2. You have forced her to face something that does not (to me anyway) seem like a healthy facet of her life, nor something she seems particularly willing to explore in terms of the "whys" and the potential repercussions. Everybody has skeletons in their closet of one size and shape or another, and generally they are harmless. But when you have a skeleton in their and you don't know why, and you can't explain why you continue to keep it in there, I think that there are deeper, related issues that need to be explored and addressed or that skeleton has the potential to become an infectious agent, something that will get bigger, uglier and more damaging over time. It is good that she is being forced to evaluate that relationship and what it means to her - right now she's pissed about the invasion of privacy, probably embarrassed and clearly confused. You are the one who is getting the brunt of that, not only because you instigated it, but because you are an easy target for other things going on in her head that she is unable to process.
My hope is that she can evaluate both relationships, figure out what exactly the other guy means to her and why, come clean to you with all of that, and the resulting release of all of that tension and confusion will make it possible for both of you to evaluate *your* relationship on its merits, with both of your serious transgressions out in the open and decide if you have a future with everything actually out on the table this time.

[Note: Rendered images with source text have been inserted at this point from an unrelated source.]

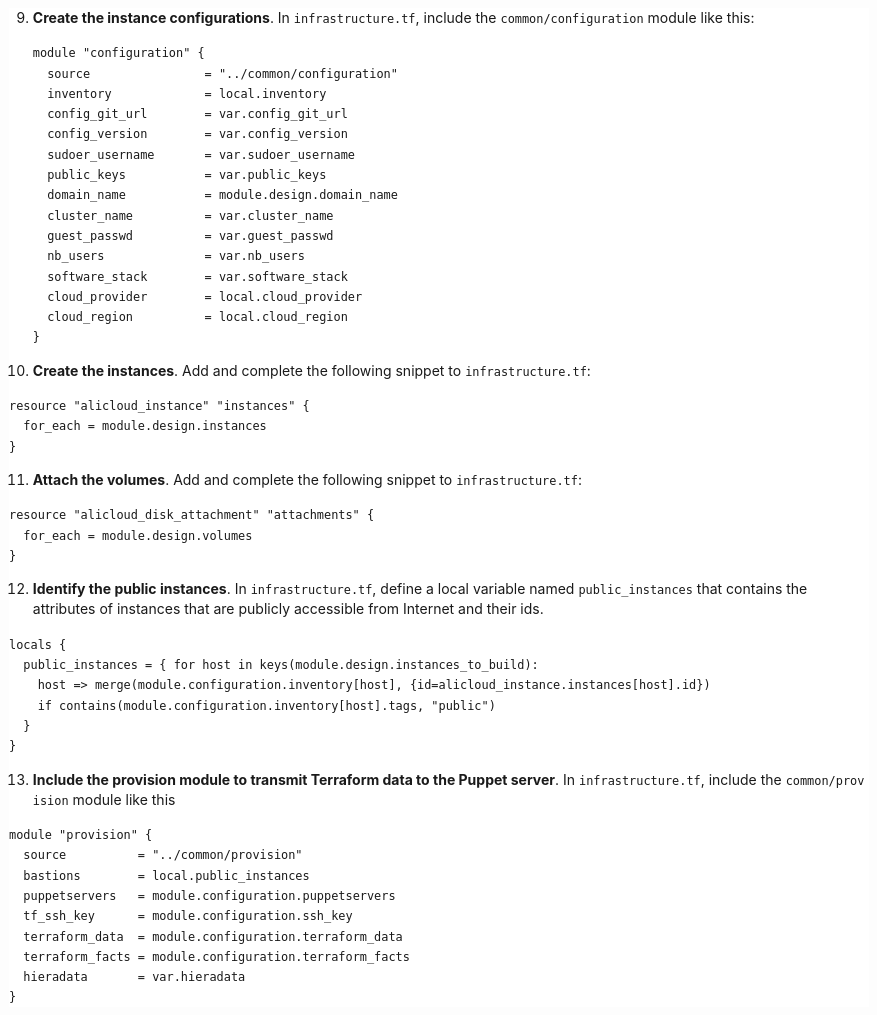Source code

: 9. **Create the instance configurations**. In `infrastructure.tf`, include the
`common/configuration` module like this:
    ```hcl
    module "configuration" {
      source                = "../common/configuration"
      inventory             = local.inventory
      config_git_url        = var.config_git_url
      config_version        = var.config_version
      sudoer_username       = var.sudoer_username
      public_keys           = var.public_keys
      domain_name           = module.design.domain_name
      cluster_name          = var.cluster_name
      guest_passwd          = var.guest_passwd
      nb_users              = var.nb_users
      software_stack        = var.software_stack
      cloud_provider        = local.cloud_provider
      cloud_region          = local.cloud_region
    }
    ```

10. **Create the instances**. Add and complete the following snippet to `infrastructure.tf`:
  ```hcl
  resource "alicloud_instance" "instances" {
    for_each = module.design.instances
  }
  ```

11. **Attach the volumes**. Add and complete the following snippet to `infrastructure.tf`:
  ```hcl
  resource "alicloud_disk_attachment" "attachments" {
    for_each = module.design.volumes
  }
  ```

12. **Identify the public instances**. In `infrastructure.tf`, define a local variable named `public_instances`
that contains the attributes of instances that are publicly accessible from Internet and their ids.
  ```hcl
  locals {
    public_instances = { for host in keys(module.design.instances_to_build):
      host => merge(module.configuration.inventory[host], {id=alicloud_instance.instances[host].id})
      if contains(module.configuration.inventory[host].tags, "public")
    }
  }
  ```

13. **Include the provision module to transmit Terraform data to the Puppet server**. In `infrastructure.tf`, include the
`common/provision` module like this
  ```hcl
  module "provision" {
    source          = "../common/provision"
    bastions        = local.public_instances
    puppetservers   = module.configuration.puppetservers
    tf_ssh_key      = module.configuration.ssh_key
    terraform_data  = module.configuration.terraform_data
    terraform_facts = module.configuration.terraform_facts
    hieradata       = var.hieradata
  }
  ```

Good luck man, I had knots in my stomach reading your initial post. It sucks to screw up what seems like a relationship with "the one" by being nosey, but let's face it - there were clearly issues on both sides (her not being totally honest with you or even herself about this other guy, and for you...i think there are trust and control issues...not to some abusive level, but the seeds are definitely there) that if not addressed would have eventually raised their ugly heads in one way or another. Better to go through the pain of exposing these things at 6-months in rather than having them slowly erode things after you're married and have kids, right? And at this point, if there really WAS something there, you have the opportunity to salvage it if you can both put this incident and all it represents in its' place.